Comment le zouk a conquis les Africains ? Dans les années 80 en Afrique, « chaque pays a sa musique et il n’y a pas beaucoup de musique transversale. Voilà une musique antillaise dont la rythmique de base est afro, donc africaine (…). Et un groupe qui réussit à faire le lien entre des musiques caribéennes, des rythmiques et des sensibilités africaines et une technique afro-américaine. C’est ça en réalité le zouk », explique à franceinfo Afrique Claudy Siar, journaliste et producteur de l’émission musicale Couleurs tropicales sur RFI, radio très écoutée sur le continent. Un média qui y a lancé Kassav’ grâce à l’un des premiers grands fans du groupe antillais, l’animateur Gilles Obringer disparu en 1995 et à qui Claudy Siar succèdera. 

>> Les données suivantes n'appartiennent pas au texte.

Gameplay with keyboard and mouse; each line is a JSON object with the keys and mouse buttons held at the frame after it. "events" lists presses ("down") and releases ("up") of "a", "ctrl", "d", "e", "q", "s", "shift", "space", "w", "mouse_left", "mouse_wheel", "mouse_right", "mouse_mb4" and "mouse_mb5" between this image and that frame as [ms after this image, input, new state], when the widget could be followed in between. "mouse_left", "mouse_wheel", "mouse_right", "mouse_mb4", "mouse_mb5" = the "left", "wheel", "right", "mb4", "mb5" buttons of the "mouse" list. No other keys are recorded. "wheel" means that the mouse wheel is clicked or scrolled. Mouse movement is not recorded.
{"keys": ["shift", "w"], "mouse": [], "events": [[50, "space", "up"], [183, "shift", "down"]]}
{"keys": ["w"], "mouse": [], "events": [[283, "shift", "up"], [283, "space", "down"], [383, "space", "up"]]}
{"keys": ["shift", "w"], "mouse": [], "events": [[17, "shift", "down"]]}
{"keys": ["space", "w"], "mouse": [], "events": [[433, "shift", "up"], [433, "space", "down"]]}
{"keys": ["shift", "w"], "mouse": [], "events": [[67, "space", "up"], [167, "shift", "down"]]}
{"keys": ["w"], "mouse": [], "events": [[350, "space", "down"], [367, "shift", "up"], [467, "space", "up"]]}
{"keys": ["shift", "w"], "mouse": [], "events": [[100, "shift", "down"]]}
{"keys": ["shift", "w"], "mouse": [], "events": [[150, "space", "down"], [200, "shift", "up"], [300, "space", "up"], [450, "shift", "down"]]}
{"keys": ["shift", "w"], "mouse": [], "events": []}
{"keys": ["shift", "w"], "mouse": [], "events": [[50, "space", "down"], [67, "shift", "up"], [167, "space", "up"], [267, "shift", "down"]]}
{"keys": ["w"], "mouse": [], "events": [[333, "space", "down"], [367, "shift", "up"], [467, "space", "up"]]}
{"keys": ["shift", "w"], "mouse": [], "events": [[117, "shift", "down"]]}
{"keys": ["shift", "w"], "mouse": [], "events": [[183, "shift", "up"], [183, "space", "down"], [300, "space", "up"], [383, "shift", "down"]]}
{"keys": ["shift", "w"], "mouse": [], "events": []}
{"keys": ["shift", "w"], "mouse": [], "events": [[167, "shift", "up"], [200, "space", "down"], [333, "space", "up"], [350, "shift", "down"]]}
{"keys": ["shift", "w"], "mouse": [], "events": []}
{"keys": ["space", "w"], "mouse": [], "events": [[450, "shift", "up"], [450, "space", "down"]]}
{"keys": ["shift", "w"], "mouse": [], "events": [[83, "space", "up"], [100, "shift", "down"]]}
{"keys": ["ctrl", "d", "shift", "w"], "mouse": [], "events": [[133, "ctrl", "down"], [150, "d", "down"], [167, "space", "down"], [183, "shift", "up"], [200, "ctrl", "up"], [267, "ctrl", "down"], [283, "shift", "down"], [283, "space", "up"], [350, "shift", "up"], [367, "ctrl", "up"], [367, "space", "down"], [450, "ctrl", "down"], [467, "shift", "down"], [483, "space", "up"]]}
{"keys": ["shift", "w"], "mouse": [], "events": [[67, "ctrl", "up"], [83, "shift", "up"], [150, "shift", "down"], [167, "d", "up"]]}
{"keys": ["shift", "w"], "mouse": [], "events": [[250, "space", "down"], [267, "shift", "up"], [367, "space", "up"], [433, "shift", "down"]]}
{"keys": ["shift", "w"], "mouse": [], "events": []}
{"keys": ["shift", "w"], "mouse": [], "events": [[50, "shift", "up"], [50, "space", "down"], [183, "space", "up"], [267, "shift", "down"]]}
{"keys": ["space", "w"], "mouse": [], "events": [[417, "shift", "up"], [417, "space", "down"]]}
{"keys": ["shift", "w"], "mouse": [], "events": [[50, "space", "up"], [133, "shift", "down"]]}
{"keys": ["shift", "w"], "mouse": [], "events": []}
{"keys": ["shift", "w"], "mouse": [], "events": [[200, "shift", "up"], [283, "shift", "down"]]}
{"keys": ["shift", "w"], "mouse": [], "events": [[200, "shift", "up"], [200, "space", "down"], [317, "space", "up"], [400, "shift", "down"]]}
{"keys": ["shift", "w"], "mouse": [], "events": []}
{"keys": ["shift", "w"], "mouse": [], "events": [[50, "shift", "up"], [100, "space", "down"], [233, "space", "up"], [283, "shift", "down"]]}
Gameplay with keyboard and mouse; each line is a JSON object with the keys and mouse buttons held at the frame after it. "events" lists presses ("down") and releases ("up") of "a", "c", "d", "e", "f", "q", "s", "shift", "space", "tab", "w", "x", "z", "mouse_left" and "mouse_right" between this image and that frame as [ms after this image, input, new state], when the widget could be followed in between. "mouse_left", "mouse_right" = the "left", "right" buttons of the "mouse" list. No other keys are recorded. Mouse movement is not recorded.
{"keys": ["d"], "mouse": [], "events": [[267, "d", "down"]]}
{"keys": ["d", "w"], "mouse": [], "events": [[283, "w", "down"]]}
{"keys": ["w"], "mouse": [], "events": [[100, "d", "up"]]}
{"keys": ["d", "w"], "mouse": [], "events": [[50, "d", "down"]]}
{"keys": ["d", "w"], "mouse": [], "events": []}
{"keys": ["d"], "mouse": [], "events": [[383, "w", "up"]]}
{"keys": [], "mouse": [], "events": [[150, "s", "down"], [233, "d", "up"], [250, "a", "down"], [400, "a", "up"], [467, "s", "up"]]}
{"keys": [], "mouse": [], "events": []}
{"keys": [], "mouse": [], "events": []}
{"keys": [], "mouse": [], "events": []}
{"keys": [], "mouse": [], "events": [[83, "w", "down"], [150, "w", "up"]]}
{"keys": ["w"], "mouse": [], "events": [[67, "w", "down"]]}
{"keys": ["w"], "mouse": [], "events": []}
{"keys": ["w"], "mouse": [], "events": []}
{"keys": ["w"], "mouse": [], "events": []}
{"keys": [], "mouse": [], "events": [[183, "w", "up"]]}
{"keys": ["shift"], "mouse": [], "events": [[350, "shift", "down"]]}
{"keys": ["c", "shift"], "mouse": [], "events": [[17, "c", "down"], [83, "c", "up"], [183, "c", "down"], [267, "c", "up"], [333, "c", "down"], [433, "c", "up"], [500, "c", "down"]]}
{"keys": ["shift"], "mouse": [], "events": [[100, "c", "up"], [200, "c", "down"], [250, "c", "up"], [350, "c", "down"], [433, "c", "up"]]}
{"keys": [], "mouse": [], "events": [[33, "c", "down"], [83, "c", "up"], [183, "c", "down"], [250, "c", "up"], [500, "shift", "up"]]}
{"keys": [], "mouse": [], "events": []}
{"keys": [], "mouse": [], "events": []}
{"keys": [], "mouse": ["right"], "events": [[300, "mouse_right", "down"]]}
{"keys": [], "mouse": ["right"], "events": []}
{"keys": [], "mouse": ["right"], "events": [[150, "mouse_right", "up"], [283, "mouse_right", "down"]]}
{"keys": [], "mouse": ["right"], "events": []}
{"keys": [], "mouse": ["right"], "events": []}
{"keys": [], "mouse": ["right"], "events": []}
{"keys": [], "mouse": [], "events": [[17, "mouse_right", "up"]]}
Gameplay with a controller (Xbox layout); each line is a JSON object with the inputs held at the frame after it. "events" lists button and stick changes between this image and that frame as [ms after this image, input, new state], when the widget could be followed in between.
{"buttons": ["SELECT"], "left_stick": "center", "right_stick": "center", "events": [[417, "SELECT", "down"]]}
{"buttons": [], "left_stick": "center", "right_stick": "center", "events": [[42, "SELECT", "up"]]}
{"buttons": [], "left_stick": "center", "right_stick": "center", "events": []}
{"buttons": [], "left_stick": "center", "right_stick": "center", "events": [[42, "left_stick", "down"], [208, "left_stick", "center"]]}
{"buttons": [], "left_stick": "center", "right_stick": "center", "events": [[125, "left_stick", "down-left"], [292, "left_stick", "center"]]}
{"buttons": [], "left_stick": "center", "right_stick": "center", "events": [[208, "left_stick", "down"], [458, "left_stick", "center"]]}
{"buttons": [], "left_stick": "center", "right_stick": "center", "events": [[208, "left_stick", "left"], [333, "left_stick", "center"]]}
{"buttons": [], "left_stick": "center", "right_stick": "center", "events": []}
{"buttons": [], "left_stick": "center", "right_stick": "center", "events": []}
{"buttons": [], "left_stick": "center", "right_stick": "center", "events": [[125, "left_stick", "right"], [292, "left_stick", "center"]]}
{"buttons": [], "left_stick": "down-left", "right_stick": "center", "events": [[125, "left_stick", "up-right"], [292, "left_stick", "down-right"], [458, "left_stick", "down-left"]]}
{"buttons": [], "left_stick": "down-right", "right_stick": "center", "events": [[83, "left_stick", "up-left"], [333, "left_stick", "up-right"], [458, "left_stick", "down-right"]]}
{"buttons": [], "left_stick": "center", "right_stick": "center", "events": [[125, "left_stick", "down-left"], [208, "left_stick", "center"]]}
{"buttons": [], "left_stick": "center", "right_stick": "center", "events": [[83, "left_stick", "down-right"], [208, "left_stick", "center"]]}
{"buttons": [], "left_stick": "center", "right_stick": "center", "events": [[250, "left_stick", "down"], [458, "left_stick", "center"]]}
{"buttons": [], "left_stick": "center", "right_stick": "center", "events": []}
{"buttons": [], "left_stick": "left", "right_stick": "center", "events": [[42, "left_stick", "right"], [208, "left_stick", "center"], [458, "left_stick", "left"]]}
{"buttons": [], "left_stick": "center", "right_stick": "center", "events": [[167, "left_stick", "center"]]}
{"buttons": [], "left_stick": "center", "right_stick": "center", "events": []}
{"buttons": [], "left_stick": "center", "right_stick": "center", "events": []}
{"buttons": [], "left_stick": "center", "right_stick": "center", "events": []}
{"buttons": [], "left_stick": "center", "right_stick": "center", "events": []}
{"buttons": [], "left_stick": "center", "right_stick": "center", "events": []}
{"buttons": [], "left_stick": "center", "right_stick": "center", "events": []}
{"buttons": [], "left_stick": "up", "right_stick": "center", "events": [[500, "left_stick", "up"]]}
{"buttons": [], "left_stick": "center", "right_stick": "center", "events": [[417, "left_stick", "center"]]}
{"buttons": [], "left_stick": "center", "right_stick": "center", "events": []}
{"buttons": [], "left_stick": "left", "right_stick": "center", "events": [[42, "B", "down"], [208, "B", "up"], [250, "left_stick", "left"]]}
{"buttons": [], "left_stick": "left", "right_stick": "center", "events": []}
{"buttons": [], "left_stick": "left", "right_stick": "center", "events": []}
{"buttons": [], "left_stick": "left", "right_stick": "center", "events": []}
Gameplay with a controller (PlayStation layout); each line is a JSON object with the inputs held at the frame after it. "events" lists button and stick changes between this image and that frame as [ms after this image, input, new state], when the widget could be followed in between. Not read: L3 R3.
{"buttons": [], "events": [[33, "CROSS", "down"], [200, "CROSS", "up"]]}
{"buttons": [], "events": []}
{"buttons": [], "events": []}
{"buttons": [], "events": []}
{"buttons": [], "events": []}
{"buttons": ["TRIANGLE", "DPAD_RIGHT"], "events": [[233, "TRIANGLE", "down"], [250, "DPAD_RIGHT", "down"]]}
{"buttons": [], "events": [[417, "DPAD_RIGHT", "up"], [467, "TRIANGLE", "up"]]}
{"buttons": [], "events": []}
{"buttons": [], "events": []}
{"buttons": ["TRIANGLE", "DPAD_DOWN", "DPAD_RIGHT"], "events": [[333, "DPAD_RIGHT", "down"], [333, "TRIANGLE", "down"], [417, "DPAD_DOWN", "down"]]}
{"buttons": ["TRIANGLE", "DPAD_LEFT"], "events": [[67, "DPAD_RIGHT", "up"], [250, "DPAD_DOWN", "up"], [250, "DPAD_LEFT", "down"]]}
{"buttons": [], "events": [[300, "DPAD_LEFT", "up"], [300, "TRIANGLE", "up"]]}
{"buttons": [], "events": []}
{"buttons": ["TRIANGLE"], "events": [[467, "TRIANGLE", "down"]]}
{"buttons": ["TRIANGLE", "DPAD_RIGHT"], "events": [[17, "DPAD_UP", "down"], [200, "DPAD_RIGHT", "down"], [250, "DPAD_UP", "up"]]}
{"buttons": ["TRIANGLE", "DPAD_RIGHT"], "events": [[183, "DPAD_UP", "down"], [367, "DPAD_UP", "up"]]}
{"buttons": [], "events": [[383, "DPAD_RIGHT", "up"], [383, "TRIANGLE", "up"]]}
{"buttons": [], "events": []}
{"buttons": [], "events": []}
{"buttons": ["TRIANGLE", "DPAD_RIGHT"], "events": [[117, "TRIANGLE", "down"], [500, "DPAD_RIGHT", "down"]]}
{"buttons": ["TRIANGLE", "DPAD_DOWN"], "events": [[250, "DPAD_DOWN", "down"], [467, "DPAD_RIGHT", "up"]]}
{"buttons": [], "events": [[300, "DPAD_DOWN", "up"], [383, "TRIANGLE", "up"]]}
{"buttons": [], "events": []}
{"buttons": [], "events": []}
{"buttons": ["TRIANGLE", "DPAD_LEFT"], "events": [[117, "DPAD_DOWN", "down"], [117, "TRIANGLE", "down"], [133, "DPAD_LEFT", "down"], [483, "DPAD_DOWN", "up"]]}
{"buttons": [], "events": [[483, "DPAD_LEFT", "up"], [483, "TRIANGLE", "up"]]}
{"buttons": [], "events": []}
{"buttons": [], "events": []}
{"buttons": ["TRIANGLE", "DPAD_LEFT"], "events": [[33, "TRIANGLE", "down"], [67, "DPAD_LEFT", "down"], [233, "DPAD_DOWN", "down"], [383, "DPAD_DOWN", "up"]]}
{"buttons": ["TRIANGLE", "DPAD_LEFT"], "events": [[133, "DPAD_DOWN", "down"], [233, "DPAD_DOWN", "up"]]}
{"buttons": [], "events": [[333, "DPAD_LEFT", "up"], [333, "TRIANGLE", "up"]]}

Cette « histoire d’amour » avec le public africain, comme le disait Jacob Desvarieux, le groupe la doit à Gilles Obringer. Ce dernier anime une « émission superstar », Canal Tropical qu’il a lancée sur RFI dans des pays où, en face, il n’y a que des chaînes nationales, note Claudy Siar. « Tout le monde l’écoute et il diffuse Kassav’ ainsi que les albums solos des artistes à son auditoire qui adhère immédiatement à la musique du groupe. Gilles Obringer était un vrai fan de Kassav’ et ce fut légitime qu’il puisse présenter leur premier concert en terre africaine, à Abidjan. Le public ne fait pas qu’aimer, il devient fanatique ».

Peut-être parce cette musique rime encore avec liberté pour les Africains qui sont maîtres de leur destin depuis un petit quart de siècle, analyse Claudy Siar, également présentateur de l’émission The Voice Afrique francophone. Les textes ne sont pas en reste dans le succès du zouk de Kassav’. « C’est la force de Jacob et de tous les membres de Kassav, il est question de raconter l’identité. Dans les chansons, ‘An ba chen’n la’, ‘Zombi’ ou encore ‘Gorée’ (qui a trait à la déportation), il y a le lien avec l’Afrique. » De même, poursuit-il, dans leurs titres « Mama Africa » rejoint « Potomitan » (la femme antillaise) pour célébrer les femmes, pilier des familles d’Afrique et de leur diaspora. « C’est pour tout cela que le zouk a pris l’esprit et le cœur des gens, pour tout ce qu’il véhicule ». Les compositions de Kassav’ seront, au fil des ans, influencées par leurs contacts répétés avec l’Afrique comme le confiait Patrick Saint-Eloi avant sa disparition en 2010.

Jacob Desvarieux, une enfance dakaroise

Les liens avec les Africains tiennent certainement aussi à ceux de Jacob Desvarieux avec le Sénégal où il passera deux ans de sa vie, finalement décisives dans sa vie d’artiste. C’est à Dakar que sa mère lui offre une guitare pour ses dix ans. Ce n’est pas le cadeau souhaité et il apprend donc à en jouer par dépit, d’autant qu’il a pour voisin le musicien sénégalais Adama Faye dont l’un des frères deviendra le bassiste de la star sénégalaise Youssou N’Dour. L’instrument ne quittera plus jamais Jacob Desvarieux alors qu’il opte à 16 ans pour une carrière musicale. Il sera arrangeur, l’une de ses nombreuses casquettes artistiques. « Lorsqu’il fait de la musique plus tard, Jacob est déjà imprégné d’africanité, sans chercher à en faire plus. Il est ce qu’il est », estime Claudy Siar, ancien délégué interministériel pour l’Egalité des chances des Français d’Outre-mer. 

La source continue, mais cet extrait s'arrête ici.